No consulado do coelho-portismo, apesar de Silva Peneda ter tentado dar dignidade ao órgão, isso foi bem notório, pois o governo nunca ligou às recomendações que de lá emanaram e que teriam evitado dissabores aos trabalhadores portugueses e alguns chumbos do Tribunal Constitucional.
Se atentarmos à composição daquele órgão, percebe-se melhor porquê:
Os líderes da CAP são, normalmente, uns jarretas a quem caparam os neurónios que vêem a agricultura e os trabalhadores agrícolas como antes do 25 de Abril.
A UGT, cuja representatividade no mundo laboral é muito questionável, foi ali metida para fazer fretes aos patrões, fingindo que está a defender os interesses dos trabalhadores. É como aquele jarrão de família de que ninguém gosta, mas todos toleram porque é a peça preferida dos avós.

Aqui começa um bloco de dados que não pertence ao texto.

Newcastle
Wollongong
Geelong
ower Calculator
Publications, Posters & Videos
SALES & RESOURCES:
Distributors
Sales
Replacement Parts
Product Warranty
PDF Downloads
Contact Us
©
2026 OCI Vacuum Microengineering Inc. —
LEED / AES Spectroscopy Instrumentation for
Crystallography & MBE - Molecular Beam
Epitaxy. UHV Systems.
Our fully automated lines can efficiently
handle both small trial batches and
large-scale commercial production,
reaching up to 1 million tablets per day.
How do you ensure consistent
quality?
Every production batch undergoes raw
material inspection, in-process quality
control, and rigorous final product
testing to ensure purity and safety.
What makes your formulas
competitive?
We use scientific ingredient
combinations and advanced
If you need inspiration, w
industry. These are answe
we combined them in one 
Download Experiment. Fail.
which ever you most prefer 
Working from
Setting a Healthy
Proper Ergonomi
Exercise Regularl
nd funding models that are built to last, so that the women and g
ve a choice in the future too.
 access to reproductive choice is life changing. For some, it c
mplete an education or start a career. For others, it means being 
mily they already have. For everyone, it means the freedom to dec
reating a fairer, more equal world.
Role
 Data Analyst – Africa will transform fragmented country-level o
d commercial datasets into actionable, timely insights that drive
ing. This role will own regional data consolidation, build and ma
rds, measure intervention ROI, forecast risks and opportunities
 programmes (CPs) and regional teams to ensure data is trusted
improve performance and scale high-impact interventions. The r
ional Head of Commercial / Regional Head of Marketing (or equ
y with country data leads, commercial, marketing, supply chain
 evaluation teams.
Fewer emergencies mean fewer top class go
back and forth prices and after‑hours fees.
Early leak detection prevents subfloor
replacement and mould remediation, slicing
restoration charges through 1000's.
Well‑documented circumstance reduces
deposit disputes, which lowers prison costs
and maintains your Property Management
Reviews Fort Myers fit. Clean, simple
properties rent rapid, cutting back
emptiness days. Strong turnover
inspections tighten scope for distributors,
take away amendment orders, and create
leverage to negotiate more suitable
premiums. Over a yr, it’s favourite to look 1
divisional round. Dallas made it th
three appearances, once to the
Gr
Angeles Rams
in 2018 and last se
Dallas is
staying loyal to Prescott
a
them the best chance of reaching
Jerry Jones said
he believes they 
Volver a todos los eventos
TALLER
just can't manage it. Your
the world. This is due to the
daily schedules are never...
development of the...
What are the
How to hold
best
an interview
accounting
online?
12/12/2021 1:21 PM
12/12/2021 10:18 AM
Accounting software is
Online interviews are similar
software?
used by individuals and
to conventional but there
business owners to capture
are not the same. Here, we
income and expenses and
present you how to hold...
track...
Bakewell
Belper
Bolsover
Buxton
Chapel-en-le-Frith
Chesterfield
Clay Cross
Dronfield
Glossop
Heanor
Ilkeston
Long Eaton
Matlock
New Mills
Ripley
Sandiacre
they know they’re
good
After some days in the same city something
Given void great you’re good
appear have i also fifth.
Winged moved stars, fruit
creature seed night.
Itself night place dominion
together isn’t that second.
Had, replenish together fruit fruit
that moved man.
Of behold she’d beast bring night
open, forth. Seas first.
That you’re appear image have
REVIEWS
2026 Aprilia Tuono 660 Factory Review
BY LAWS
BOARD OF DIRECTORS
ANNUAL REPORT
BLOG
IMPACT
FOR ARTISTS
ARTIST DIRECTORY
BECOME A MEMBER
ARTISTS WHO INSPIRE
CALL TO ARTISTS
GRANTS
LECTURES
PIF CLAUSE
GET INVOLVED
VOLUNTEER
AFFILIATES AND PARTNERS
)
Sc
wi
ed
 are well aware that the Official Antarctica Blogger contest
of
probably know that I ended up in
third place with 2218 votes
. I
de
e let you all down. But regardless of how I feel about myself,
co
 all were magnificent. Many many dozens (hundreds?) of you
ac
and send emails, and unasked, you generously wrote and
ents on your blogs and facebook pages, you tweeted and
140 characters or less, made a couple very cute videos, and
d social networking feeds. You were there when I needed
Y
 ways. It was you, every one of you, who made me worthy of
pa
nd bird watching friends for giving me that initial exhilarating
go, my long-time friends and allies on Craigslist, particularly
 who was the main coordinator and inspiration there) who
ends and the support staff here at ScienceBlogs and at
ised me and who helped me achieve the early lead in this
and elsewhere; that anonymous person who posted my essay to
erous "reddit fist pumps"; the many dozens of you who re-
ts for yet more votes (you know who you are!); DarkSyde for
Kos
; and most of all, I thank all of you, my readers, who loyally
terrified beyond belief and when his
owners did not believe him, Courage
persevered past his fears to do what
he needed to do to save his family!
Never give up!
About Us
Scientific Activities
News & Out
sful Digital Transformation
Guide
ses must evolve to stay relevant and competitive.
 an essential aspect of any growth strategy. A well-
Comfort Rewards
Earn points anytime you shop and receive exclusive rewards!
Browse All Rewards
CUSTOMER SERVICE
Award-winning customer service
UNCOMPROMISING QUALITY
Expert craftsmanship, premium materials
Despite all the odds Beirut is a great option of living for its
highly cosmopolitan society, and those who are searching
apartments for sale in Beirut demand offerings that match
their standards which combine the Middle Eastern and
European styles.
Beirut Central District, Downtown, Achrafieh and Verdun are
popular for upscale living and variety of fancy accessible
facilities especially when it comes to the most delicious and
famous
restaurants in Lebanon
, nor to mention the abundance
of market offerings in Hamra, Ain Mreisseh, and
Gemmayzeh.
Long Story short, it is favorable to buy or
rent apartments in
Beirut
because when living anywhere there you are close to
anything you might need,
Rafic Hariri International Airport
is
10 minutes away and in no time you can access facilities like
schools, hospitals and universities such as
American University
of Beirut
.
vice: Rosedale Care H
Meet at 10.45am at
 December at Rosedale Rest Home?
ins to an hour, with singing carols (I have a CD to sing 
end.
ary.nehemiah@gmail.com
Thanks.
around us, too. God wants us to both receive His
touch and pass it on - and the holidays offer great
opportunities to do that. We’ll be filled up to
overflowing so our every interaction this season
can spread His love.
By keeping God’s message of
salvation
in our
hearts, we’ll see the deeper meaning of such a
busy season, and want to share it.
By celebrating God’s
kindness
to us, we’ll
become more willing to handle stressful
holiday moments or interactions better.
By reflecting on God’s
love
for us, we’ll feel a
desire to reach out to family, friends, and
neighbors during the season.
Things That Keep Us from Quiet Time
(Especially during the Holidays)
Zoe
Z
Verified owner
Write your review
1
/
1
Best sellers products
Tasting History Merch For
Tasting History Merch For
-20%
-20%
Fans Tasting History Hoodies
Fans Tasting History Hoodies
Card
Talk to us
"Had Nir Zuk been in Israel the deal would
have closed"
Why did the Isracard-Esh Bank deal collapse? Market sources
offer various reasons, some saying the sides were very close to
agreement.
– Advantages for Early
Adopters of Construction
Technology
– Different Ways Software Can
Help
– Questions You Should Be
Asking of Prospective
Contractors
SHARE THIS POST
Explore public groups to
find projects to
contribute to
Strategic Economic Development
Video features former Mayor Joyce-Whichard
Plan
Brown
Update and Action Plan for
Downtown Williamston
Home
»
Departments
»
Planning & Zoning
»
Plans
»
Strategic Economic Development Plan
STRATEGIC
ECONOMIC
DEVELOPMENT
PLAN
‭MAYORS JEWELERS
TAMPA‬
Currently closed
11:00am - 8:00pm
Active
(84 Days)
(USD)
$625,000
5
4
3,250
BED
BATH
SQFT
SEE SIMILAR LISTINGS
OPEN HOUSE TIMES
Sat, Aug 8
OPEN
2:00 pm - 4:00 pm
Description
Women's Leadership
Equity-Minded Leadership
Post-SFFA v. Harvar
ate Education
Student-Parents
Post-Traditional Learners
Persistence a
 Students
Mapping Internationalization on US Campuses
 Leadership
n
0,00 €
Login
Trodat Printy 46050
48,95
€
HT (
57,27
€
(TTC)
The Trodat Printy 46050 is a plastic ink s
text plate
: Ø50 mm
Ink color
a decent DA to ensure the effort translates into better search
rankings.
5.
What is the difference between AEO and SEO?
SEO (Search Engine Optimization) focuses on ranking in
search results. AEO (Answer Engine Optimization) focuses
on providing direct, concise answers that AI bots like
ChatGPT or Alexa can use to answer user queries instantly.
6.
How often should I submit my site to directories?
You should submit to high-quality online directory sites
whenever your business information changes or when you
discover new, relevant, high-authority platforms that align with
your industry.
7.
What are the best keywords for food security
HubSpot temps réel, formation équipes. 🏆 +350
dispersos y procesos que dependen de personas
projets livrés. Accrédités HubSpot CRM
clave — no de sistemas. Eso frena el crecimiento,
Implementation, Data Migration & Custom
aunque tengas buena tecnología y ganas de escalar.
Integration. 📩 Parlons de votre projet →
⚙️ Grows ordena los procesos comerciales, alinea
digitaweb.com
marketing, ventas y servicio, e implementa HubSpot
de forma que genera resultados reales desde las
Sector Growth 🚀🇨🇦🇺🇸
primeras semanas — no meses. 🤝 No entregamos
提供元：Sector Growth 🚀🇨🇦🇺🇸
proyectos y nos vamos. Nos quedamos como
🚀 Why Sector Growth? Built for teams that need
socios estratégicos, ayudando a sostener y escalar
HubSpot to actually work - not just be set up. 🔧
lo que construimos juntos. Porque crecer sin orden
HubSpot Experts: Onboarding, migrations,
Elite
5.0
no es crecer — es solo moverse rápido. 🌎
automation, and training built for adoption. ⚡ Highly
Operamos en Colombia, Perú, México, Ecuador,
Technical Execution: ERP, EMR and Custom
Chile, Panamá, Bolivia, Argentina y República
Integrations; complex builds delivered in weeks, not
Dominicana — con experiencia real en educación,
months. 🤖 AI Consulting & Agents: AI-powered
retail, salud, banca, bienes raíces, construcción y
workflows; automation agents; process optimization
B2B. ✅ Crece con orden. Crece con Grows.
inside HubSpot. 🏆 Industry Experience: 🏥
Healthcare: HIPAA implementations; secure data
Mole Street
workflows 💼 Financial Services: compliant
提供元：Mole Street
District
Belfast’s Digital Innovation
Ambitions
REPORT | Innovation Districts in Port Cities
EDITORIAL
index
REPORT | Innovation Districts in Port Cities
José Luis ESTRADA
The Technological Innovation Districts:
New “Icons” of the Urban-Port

O sr Saraiva da CIP, embora muito mais civilizado que o seu antecessor, Pedro Ferraz da Costa, não consegue alterar a imagem dinossáurica do sector empresarial tuga, onde há muitos patrões, mas escasseiam os empresários. Assim que se fala de aumento do salário mínimo, o sr Saraiva serve de porta voz da maioria e vem logo com a conversa do arrefecimento da economia.
Quanto à CGTP, desempenha o papel de jarra no centro da mesa. Fica bem na fotografia mas, logo que o fotógrafo vira costas, os restante parceiros apressam-se a retirá-la da mesa, para não atrapalhar a conversa.
Diga-se, em abono da verdade, que a CGTP gosta de desempenhar este papel e até apresenta propostas irrealistas em que nem os seus dirigentes acreditam( como a de aumentar o salário mínimo para 600€ já em 2016) para poder continuar a ter o estatuto de elemento decorativo que abrilhanta as fotografias de família.